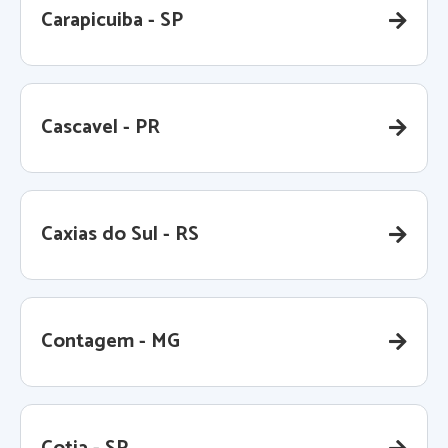
Carapicuiba - SP
Cascavel - PR
Caxias do Sul - RS
Contagem - MG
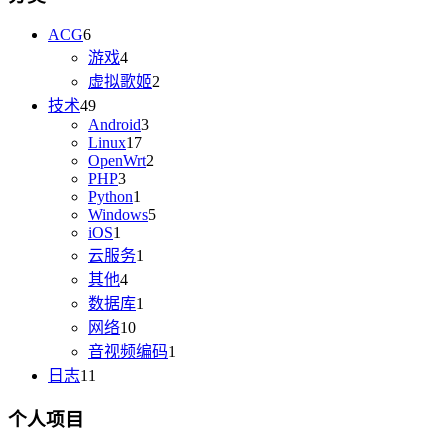
ACG
6
游戏
4
虚拟歌姬
2
技术
49
Android
3
Linux
17
OpenWrt
2
PHP
3
Python
1
Windows
5
iOS
1
云服务
1
其他
4
数据库
1
网络
10
音视频编码
1
日志
11
个人项目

-- -- --

**Task directions:** Copy the text from every row above exactly, line for line, and leave the pictures out of your answer.

**Response below:**
Carapicuiba - SP
Cascavel - PR
Caxias do Sul - RS
Contagem - MG
ACG
6
游戏
4
虚拟歌姬
2
技术
49
Android
3
Linux
17
OpenWrt
2
PHP
3
Python
1
Windows
5
iOS
1
云服务
1
其他
4
数据库
1
网络
10
音视频编码
1
日志
11
个人项目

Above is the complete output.